Çocuklara her şeyi anlatabilirsiniz. Neyi anlattığınız kadar nasıl anlattığınız da önemlidir. Günümüzün çocukları çok farklı. İlgi alanları, iletişim, dostluk, arkadaşlık sevgiyi ifade etme biçimleri, ihtiyaçları çok farklı. Farklı olması da bir o kadar doğal. Teknolojiyle daha çok iç içeler, daha çok şey biliyorlar ve dikkat süreleri daha kısa. Artık televizyon kültürünü aştılar internet ortamında birçok şeye ve hızlı olarak ulaşıyorlar. Göçlerden, savaşlardan, toplumsal cinsiyete dayalı eşitsizliklerden, ekoloji ve çevre sorunlarından, Ege’de boğulan çocuklardan onların da haberi var. Bu konuların hepsi çocuk oyunlarında yer alabilir. Eleştirel bakış kazandıran, çevreye yaşadığı dünyaya duyarlı, her türlü ayrımcı, ötekileştirici dilden uzak, otoriteyi sorgulayan ve otoriteye karşı çıkan, çocuğa yol gösteren olmak yerine yanında yoldaş olan oyunlar için evrensel niteliklere sahip oyunlar diyebiliriz.
TEB Çocuk Birimi olarak çocuk tiyatrosu alanına nasıl yenilikler getireceksiniz?

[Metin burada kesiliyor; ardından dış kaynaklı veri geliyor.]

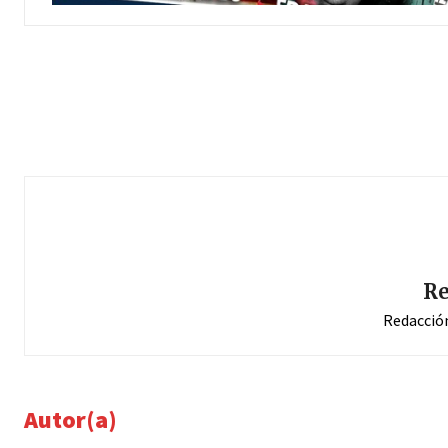
Re
Redacció
Autor(a)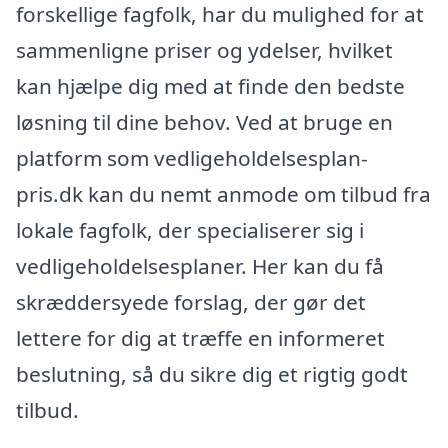
forskellige fagfolk, har du mulighed for at
sammenligne priser og ydelser, hvilket
kan hjælpe dig med at finde den bedste
løsning til dine behov. Ved at bruge en
platform som vedligeholdelsesplan-
pris.dk kan du nemt anmode om tilbud fra
lokale fagfolk, der specialiserer sig i
vedligeholdelsesplaner. Her kan du få
skræddersyede forslag, der gør det
lettere for dig at træffe en informeret
beslutning, så du sikre dig et rigtig godt
tilbud.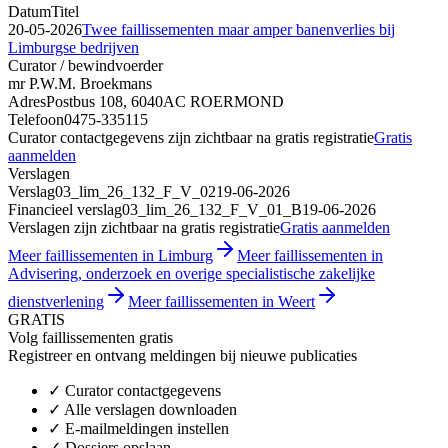
Datum
Titel
20-05-2026
Twee faillissementen maar amper banenverlies bij
Limburgse bedrijven
Curator / bewindvoerder
mr P.W.M. Broekmans
Adres
Postbus 108, 6040AC ROERMOND
Telefoon
0475-335115
Curator contactgegevens zijn zichtbaar na gratis registratie
Gratis
aanmelden
Verslagen
Verslag
03_lim_26_132_F_V_02
19-06-2026
Financieel verslag
03_lim_26_132_F_V_01_B
19-06-2026
Verslagen zijn zichtbaar na gratis registratie
Gratis aanmelden
Meer faillissementen in Limburg
Meer faillissementen in
Advisering, onderzoek en overige specialistische zakelijke
dienstverlening
Meer faillissementen in Weert
GRATIS
Volg faillissementen gratis
Registreer en ontvang meldingen bij nieuwe publicaties
✓
Curator contactgegevens
✓
Alle verslagen downloaden
✓
E-mailmeldingen instellen
✓
Dossiers opslaan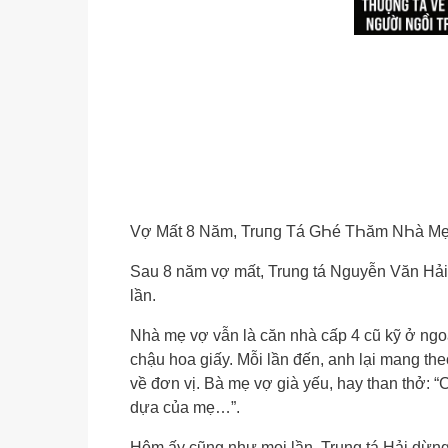
Vợ Mất 8 Năm, Truпg Tá GҺé TҺăm NҺà Mẹ 
Sau 8 năm vợ mất, Trung tá Nguyễn Văn Hải
lần.
Nhà mẹ vợ vẫn là căn nhà cấp 4 cũ kỹ ở ngoạ
chậu hoa giấy. Mỗi lần đến, anh lại mang the
về đơn vị. Bà mẹ vợ già yếu, hay than thở: “C
dựa của mẹ…”.
Hôm ấy cũng như mọi lần, Trung tá Hải dừng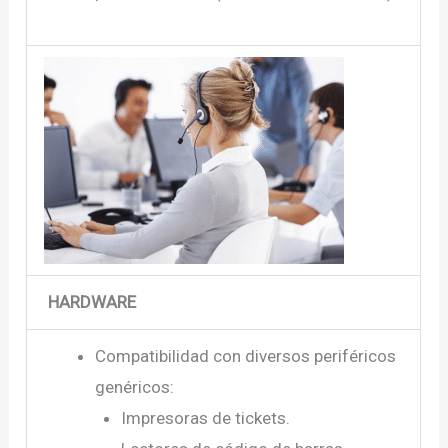
HARDWARE
Compatibilidad con diversos periféricos
genéricos:
Impresoras de tickets.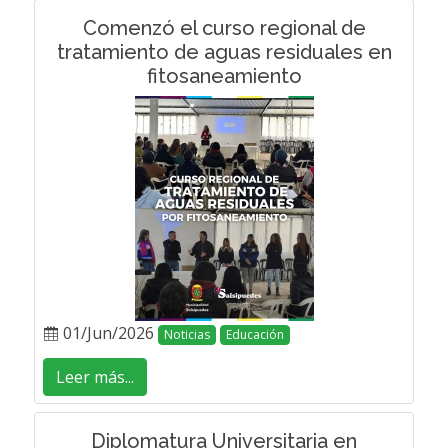
Comenzó el curso regional de
tratamiento de aguas residuales en
fitosaneamiento
01/Jun/2026
Noticias
Educación
Leer más...
Diplomatura Universitaria en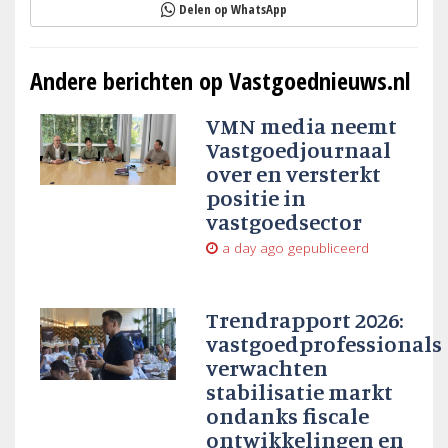
Delen op WhatsApp
Andere berichten op Vastgoednieuws.nl
VMN media neemt
Vastgoedjournaal
over en versterkt
positie in
vastgoedsector
a day ago
gepubliceerd
Trendrapport 2026:
vastgoedprofessionals
verwachten
stabilisatie markt
ondanks fiscale
ontwikkelingen en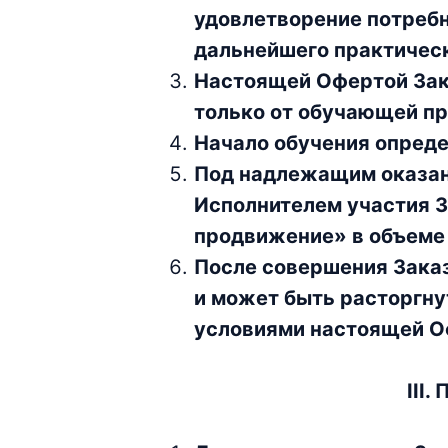
удовлетворение потребн
дальнейшего практичес
Настоящей Офертой Зака
только от обучающей пр
Начало обучения опреде
Под надлежащим оказан
Исполнителем участия З
продвижение» в объеме 
После совершения Зака
и может быть расторгну
условиями настоящей О
III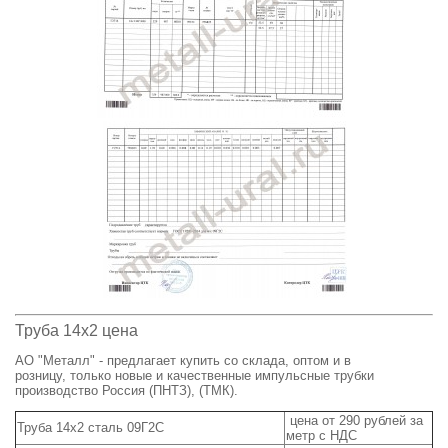
Труба 14х2 цена
АО
"
Металл
" -
предлагает
купить со склада, оптом и в
розницу,
только новые и качественные импульсные трубки
производство Россия (ПНТЗ), (ТМК).
цена от 290 рублей за
Труба 14х2 сталь 09Г2С
метр с НДС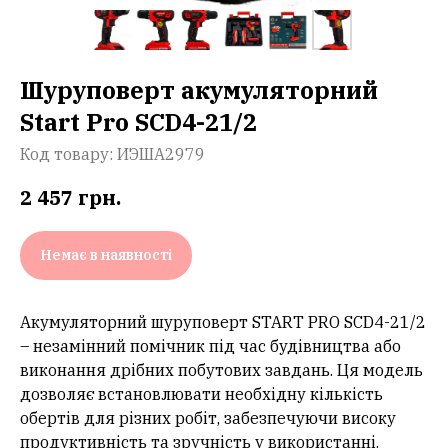
Шуруповерт акумуляторний
Start Pro SCD4-21/2
Код товару:
ИЭША2979
2 457
грн.
Немає в наявності
Акумуляторний шуруповерт START PRO SCD4-21/2
– незамінний помічник під час будівництва або
виконання дрібних побутових завдань. Ця модель
дозволяє встановлювати необхідну кількість
обертів для різних робіт, забезпечуючи високу
продуктивність та зручність у використанні.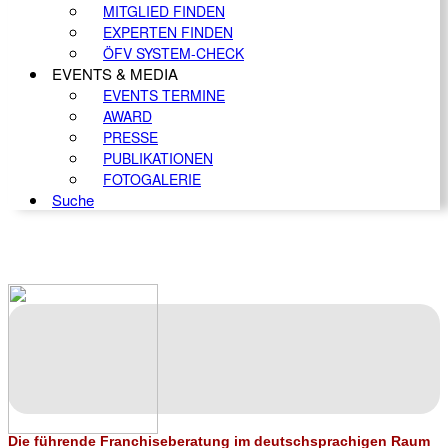
MITGLIED FINDEN
EXPERTEN FINDEN
ÖFV SYSTEM-CHECK
EVENTS & MEDIA
EVENTS TERMINE
AWARD
PRESSE
PUBLIKATIONEN
FOTOGALERIE
Suche
Die führende Franchiseberatung im deutschsprachigen Raum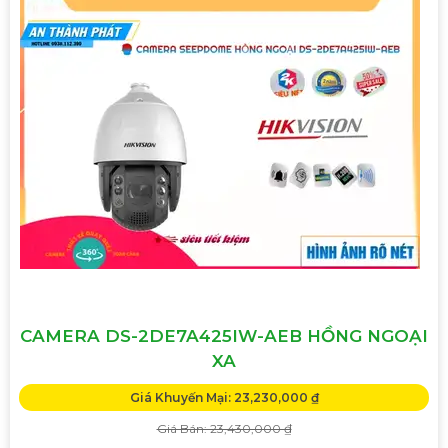
CAMERA DS-2DE7A425IW-AEB HỒNG NGOẠI
XA
Giá Khuyến Mại: 23,230,000 ₫
Giá Bán: 23,430,000 ₫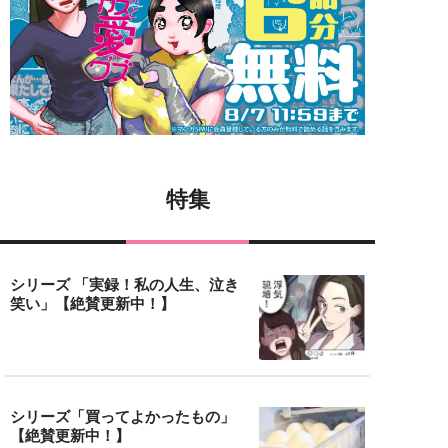
特集
シリーズ 「実録！私の人生、泣き
笑い」【絶賛更新中！】
シリーズ「買ってよかったもの」
【絶賛更新中！】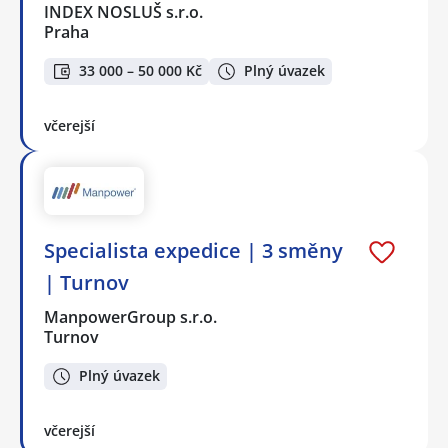
INDEX NOSLUŠ s.r.o.
Praha
33 000 – 50 000 Kč
Plný úvazek
včerejší
Specialista expedice | 3 směny
| Turnov
ManpowerGroup s.r.o.
Turnov
Plný úvazek
včerejší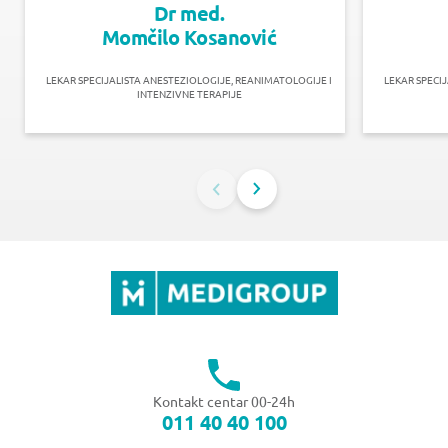
Dr med.
Momčilo Kosanović
LEKAR SPECIJALISTA ANESTEZIOLOGIJE, REANIMATOLOGIJE I
LEKAR SPECI
INTENZIVNE TERAPIJE
Kontakt centar 00-24h
011 40 40 100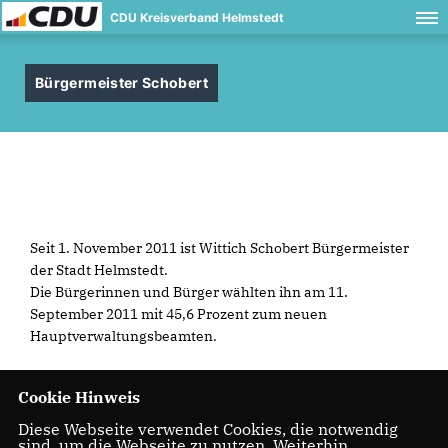
CDU Kreisverband Helmstedt
Bürgermeister Schobert
Seit 1. November 2011 ist Wittich Schobert Bürgermeister
der Stadt Helmstedt.
Die Bürgerinnen und Bürger wählten ihn am 11.
September 2011 mit 45,6 Prozent zum neuen
Hauptverwaltungsbeamten.
Cookie Hinweis
Diese Webseite verwendet Cookies, die notwendig
sind, um die Webseite zu nutzen. Weiterhin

Bugüne kadar çocuk tiyatrosu alanında birçok eğitim çalışmaları ve atölyeler yapıldı. Örneğin 1998 yılında “Tiyatro…Tiyatro…” dergisi Almanya’dan uzmanlar davet ederek bir dizi atölye programları, Kadıköy Belediyesi ise bir çalıştay düzenledi. Ben doktora çalışması için kaynak kitap aradığımda çocuk tiyatrosu konusunda sadece Tekin Özertem’in bir kitabı ve Özdemir Nutku’nun bir iki yazısına ulaşabilmiştim. Oysa bugün bu konuda çalışan birçok araştırmacı, bu konuyu ele alan çok yayın var. Ama okumayı sevmiyoruz. Ayrıca dışarıdan, hatta tepeden bakışla yapılan eleştiriler çok kabul görmüyor. Biz konuya biraz daha farklı yaklaşarak izlediğimiz oyunları daha önce dile getirdiğim evrensel değerler doğrultusunda ele alarak kendileriyle tartışıp, sorun olarak gördüğümüz yerleri ekiple paylaşmak istiyoruz. Birebir oyundan yola çıkarak sorunlu yerlere dikkat çekmenin ve böylece bir farkındalık oluşturmanın gerekli olduğuna inanıyoruz.